Definition too narrow
Rawls and Habermas' definitions narrow civil disobedience to symbolism within democracies. The social scientist Alex Demirović criticizes this: “Accordingly, many of the protests that we have seen in recent years, for example the movements in the Arab states or the protests under the title“ Outrage! ”And those that go along with Demands for real democracy were not to be construed as civil disobedience in this sense. "

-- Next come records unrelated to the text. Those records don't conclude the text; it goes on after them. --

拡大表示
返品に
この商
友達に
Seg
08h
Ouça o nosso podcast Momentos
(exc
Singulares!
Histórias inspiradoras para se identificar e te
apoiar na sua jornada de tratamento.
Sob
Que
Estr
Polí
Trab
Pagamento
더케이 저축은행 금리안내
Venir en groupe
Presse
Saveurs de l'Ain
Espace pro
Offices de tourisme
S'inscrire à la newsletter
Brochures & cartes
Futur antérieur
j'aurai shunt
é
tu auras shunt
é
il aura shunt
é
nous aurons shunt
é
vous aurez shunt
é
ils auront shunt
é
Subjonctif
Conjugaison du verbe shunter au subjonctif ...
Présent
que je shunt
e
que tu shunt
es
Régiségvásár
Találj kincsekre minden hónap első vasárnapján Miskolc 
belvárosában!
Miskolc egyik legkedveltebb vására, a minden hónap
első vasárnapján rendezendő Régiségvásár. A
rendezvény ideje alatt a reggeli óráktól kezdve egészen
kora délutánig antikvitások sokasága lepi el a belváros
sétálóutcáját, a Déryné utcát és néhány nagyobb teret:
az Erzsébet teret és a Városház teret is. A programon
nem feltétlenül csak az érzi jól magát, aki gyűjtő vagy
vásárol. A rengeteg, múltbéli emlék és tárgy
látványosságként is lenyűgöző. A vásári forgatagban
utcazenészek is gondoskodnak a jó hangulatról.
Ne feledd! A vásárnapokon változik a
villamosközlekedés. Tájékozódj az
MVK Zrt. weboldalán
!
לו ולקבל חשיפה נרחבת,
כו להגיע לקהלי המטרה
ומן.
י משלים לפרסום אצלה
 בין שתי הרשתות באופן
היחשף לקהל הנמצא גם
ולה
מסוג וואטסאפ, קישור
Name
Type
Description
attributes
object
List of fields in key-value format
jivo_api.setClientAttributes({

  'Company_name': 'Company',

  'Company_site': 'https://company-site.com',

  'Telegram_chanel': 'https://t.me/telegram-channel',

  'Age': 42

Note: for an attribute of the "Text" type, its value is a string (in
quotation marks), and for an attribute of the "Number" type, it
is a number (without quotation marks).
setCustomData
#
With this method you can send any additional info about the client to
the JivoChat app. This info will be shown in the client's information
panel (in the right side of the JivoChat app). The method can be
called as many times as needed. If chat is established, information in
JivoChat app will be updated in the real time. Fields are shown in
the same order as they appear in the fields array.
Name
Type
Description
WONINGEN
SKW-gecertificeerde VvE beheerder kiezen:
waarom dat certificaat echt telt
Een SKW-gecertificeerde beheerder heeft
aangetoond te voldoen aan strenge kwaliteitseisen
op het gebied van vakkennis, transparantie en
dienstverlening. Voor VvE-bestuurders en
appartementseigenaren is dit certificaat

There are numerous other examples why Habermas' definition is too narrow: When an Edward Snowden breaks the laws of secrecy for the public for reasons of conscience, for example, it is not just about symbolism, but about educating others. Here, too, we are dealing with disobedience oriented towards the common good, which serves the public interest and wants to put an end to a grievance. The definition coined in the 1980s is too narrow to encompass (civil) disobedience in all its facets.
Civil disobedience strengthens the defenses of democracy
Various authors see civil disobedience as an instrument to revive democracy. And there is something to it: civil disobedience can trigger processes of emancipatory self-empowerment and inspire other people to protest. At the same time, protests of civil disobedience create situations of participation and solidarity. Anyone who has experienced this in a sit-down, hooked up with total strangers, determined people, gets a new feeling of social cohesion. The experiences of actions of civil disobedience ultimately strengthen the defenses of democracy and expand the possibilities of protest.
Civil disobedience can be integrated into large parts of civil society due to its non-violent orientation. With the call for massive civil disobedience, political alliances can create public awareness long before the action, in order to open windows for political change.